Data records ▸
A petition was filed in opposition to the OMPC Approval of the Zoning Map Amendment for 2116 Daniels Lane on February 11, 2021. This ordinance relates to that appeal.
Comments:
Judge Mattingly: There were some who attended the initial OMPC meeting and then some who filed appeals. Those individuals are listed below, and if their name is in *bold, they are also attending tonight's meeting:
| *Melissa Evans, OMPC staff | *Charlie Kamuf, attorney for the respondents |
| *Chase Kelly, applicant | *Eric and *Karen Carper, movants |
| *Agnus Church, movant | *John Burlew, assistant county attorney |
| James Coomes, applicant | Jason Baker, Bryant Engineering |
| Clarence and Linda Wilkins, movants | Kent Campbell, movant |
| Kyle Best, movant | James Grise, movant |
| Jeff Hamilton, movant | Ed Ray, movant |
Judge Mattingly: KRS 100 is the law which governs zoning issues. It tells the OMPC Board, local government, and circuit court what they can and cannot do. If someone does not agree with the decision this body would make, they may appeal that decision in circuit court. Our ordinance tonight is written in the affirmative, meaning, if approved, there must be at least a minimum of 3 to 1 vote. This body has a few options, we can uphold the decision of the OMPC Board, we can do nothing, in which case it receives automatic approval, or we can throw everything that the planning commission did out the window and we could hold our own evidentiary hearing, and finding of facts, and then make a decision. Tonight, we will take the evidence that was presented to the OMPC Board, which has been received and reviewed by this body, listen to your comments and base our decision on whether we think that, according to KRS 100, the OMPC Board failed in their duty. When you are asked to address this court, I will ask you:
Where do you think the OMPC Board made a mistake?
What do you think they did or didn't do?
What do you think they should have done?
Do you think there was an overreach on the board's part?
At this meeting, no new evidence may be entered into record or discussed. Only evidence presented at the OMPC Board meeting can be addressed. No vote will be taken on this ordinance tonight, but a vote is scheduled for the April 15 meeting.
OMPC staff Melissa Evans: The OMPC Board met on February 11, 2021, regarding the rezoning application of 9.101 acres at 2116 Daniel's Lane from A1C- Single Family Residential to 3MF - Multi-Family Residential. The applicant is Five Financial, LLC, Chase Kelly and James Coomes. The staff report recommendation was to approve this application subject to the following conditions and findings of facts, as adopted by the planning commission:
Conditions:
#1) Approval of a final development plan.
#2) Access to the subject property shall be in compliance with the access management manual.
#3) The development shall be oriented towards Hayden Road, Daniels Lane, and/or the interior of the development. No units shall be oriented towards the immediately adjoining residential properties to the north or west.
* * *
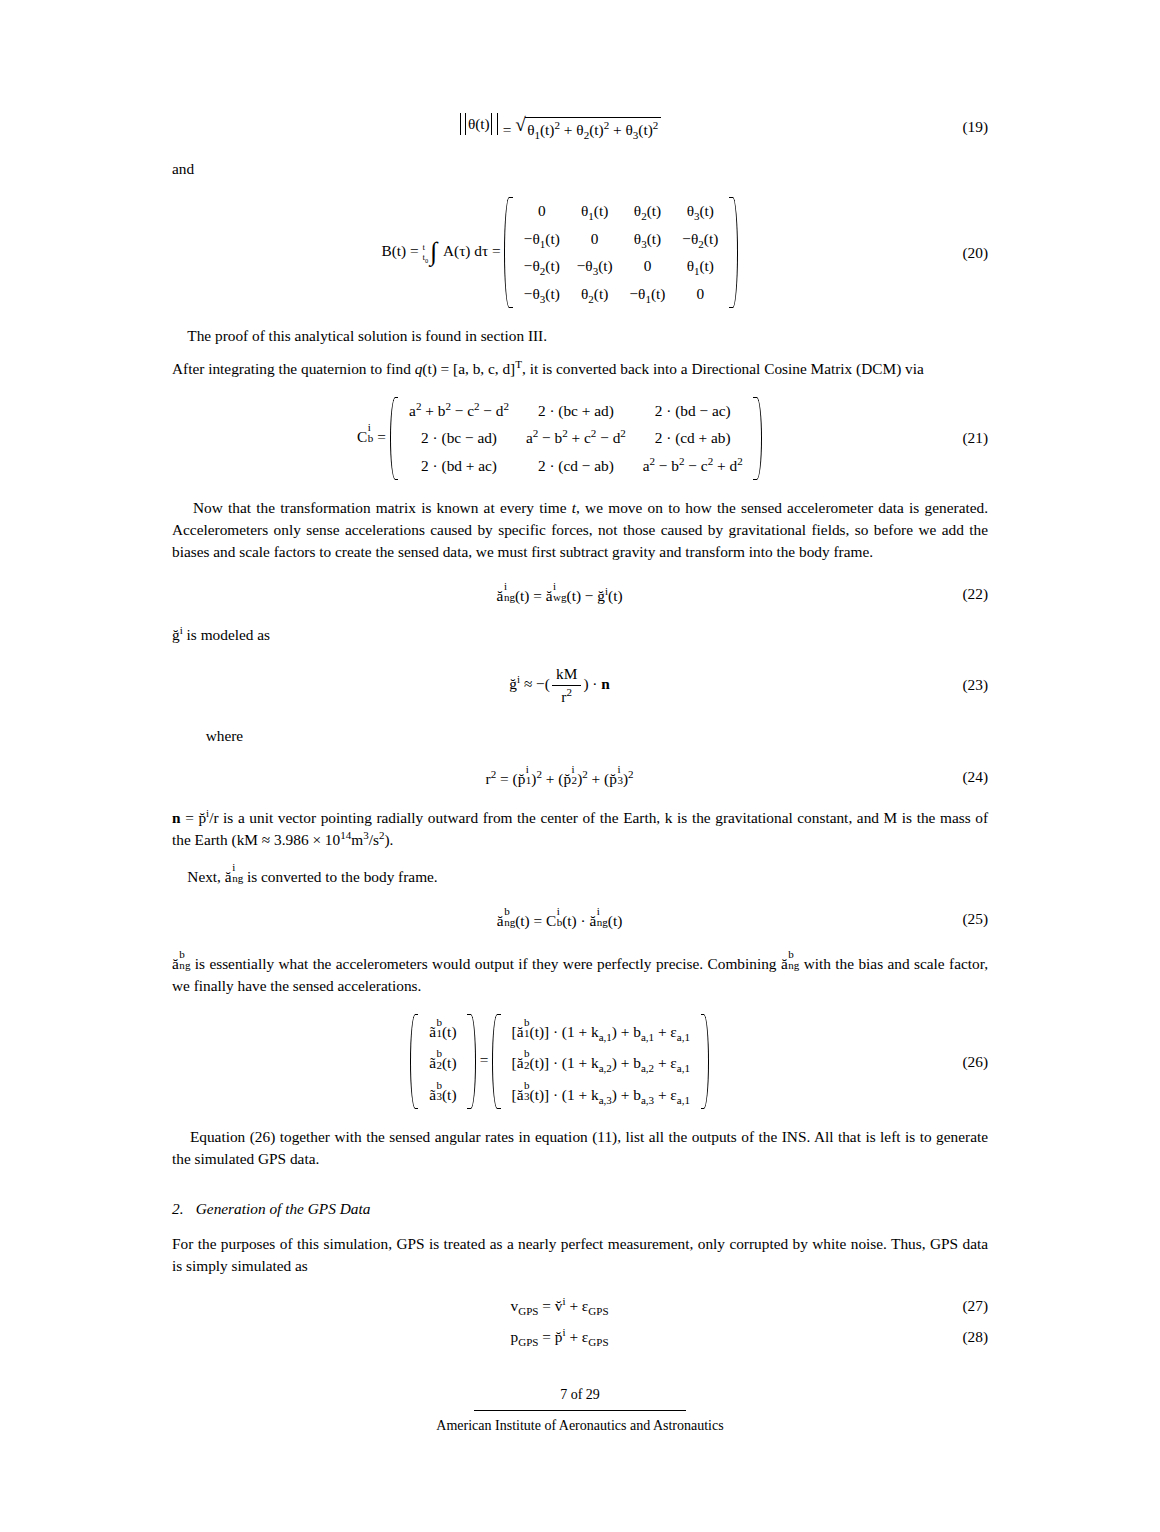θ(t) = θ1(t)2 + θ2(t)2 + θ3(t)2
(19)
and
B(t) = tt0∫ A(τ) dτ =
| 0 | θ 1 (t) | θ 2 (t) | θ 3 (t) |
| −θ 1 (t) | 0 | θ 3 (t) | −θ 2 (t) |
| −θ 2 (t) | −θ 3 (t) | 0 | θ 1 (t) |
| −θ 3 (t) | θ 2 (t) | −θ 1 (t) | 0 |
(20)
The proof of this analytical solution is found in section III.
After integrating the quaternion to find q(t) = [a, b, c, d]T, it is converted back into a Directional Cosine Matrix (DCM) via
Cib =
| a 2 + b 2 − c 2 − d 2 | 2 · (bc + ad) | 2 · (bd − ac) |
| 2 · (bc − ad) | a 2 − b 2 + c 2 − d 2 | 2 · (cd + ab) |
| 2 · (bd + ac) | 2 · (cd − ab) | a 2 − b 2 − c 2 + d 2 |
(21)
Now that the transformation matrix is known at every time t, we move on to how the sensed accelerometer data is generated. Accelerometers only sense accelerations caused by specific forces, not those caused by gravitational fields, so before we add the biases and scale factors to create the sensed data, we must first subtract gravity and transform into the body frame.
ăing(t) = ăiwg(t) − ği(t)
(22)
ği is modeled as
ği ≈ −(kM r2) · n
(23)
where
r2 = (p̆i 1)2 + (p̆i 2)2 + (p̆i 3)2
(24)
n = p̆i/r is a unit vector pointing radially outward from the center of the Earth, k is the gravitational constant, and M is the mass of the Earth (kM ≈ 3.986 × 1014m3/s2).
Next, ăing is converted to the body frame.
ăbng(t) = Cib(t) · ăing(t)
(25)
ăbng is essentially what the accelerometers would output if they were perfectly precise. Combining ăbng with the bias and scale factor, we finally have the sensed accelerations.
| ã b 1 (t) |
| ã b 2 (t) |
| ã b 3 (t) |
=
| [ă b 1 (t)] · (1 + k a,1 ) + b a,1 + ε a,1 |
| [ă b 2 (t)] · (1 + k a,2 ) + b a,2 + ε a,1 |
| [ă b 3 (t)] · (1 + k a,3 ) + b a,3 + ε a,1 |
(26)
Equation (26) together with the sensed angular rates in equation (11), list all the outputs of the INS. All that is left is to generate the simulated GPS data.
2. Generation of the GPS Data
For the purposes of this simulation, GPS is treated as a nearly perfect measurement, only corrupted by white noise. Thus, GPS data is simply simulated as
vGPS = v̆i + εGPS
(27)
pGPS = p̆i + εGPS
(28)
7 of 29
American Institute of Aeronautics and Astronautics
---
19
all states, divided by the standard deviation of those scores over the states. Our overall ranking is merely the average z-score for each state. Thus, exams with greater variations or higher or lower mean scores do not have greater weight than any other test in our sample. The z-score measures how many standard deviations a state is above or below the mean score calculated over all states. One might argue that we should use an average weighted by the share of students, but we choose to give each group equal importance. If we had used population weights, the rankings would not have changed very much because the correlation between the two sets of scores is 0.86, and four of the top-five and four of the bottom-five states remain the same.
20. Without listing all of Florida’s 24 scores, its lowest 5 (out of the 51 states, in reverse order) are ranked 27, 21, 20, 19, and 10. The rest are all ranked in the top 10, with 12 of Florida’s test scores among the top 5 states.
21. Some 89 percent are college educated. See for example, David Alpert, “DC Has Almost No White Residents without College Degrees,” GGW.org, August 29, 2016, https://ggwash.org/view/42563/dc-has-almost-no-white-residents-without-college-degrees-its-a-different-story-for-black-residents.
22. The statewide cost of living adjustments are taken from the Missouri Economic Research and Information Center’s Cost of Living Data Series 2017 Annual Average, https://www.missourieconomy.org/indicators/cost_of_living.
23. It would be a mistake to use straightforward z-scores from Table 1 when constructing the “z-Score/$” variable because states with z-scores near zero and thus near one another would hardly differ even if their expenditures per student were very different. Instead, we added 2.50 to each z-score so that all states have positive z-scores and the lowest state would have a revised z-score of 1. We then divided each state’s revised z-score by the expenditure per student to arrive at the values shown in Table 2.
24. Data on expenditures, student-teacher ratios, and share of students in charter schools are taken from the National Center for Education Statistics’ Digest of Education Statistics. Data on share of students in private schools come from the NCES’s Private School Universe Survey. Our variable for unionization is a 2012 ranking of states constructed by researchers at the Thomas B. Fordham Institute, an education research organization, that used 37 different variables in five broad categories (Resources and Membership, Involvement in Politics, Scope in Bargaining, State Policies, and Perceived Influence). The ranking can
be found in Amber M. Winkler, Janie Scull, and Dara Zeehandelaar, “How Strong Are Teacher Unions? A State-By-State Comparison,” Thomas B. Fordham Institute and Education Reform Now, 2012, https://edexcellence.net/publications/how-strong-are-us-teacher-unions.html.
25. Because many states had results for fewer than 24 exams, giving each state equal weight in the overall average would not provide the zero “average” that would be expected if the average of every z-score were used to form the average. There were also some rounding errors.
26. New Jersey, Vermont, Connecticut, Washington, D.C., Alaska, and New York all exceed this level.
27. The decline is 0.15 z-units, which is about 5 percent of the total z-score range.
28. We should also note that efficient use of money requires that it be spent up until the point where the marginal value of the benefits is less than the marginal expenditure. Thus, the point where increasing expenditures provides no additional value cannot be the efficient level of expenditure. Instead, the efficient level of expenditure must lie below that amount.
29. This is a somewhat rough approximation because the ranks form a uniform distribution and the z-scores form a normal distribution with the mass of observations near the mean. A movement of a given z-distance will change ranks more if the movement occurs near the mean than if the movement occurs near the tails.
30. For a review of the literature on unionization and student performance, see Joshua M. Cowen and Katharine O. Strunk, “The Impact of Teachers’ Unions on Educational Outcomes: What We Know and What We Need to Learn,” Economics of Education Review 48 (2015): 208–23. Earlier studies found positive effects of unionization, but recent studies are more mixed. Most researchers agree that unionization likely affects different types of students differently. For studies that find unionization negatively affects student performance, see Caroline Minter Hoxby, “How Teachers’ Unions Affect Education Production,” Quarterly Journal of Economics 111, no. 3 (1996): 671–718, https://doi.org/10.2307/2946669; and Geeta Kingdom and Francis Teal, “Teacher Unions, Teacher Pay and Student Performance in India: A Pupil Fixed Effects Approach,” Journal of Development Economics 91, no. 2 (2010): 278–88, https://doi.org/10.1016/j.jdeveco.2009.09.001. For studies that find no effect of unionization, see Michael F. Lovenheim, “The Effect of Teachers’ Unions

Work task ▸
For this task, write out exactly the lines of the entries above, starting at the line with "county attorney |" and ending at the line with "Ray, movant |", both included, and no others.

Answer to this task ▸
| *Agnus Church, movant | *John Burlew, assistant county attorney |
| James Coomes, applicant | Jason Baker, Bryant Engineering |
| Clarence and Linda Wilkins, movants | Kent Campbell, movant |
| Kyle Best, movant | James Grise, movant |
| Jeff Hamilton, movant | Ed Ray, movant |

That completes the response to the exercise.